Assigned task: Leave out the pictures and set down the rest of the listing below word for word.

Record extracts:

□ □ □ □

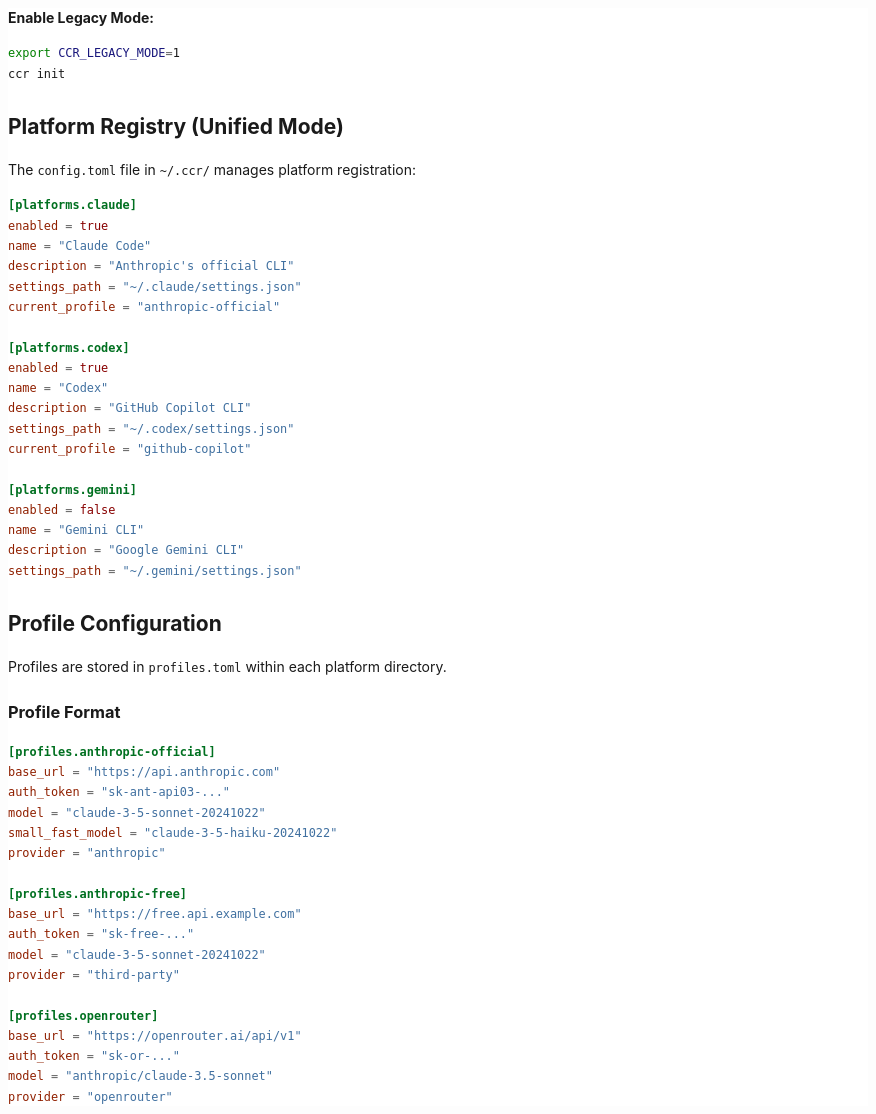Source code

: **Enable Legacy Mode:**
```bash
export CCR_LEGACY_MODE=1
ccr init
```

## Platform Registry (Unified Mode)

The `config.toml` file in `~/.ccr/` manages platform registration:

```toml
[platforms.claude]
enabled = true
name = "Claude Code"
description = "Anthropic's official CLI"
settings_path = "~/.claude/settings.json"
current_profile = "anthropic-official"

[platforms.codex]
enabled = true
name = "Codex"
description = "GitHub Copilot CLI"
settings_path = "~/.codex/settings.json"
current_profile = "github-copilot"

[platforms.gemini]
enabled = false
name = "Gemini CLI"
description = "Google Gemini CLI"
settings_path = "~/.gemini/settings.json"
```

## Profile Configuration

Profiles are stored in `profiles.toml` within each platform directory.

### Profile Format

```toml
[profiles.anthropic-official]
base_url = "https://api.anthropic.com"
auth_token = "sk-ant-api03-..."
model = "claude-3-5-sonnet-20241022"
small_fast_model = "claude-3-5-haiku-20241022"
provider = "anthropic"

[profiles.anthropic-free]
base_url = "https://free.api.example.com"
auth_token = "sk-free-..."
model = "claude-3-5-sonnet-20241022"
provider = "third-party"

[profiles.openrouter]
base_url = "https://openrouter.ai/api/v1"
auth_token = "sk-or-..."
model = "anthropic/claude-3.5-sonnet"
provider = "openrouter"
```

□ □ □ □

Task answer:
Source code

: **Enable Legacy Mode:**
```bash
export CCR_LEGACY_MODE=1
ccr init
```

## Platform Registry (Unified Mode)

The `config.toml` file in `~/.ccr/` manages platform registration:

```toml
[platforms.claude]
enabled = true
name = "Claude Code"
description = "Anthropic's official CLI"
settings_path = "~/.claude/settings.json"
current_profile = "anthropic-official"

[platforms.codex]
enabled = true
name = "Codex"
description = "GitHub Copilot CLI"
settings_path = "~/.codex/settings.json"
current_profile = "github-copilot"

[platforms.gemini]
enabled = false
name = "Gemini CLI"
description = "Google Gemini CLI"
settings_path = "~/.gemini/settings.json"
```

## Profile Configuration

Profiles are stored in `profiles.toml` within each platform directory.

### Profile Format

```toml
[profiles.anthropic-official]
base_url = "https://api.anthropic.com"
auth_token = "sk-ant-api03-..."
model = "claude-3-5-sonnet-20241022"
small_fast_model = "claude-3-5-haiku-20241022"
provider = "anthropic"

[profiles.anthropic-free]
base_url = "https://free.api.example.com"
auth_token = "sk-free-..."
model = "claude-3-5-sonnet-20241022"
provider = "third-party"

[profiles.openrouter]
base_url = "https://openrouter.ai/api/v1"
auth_token = "sk-or-..."
model = "anthropic/claude-3.5-sonnet"
provider = "openrouter"
```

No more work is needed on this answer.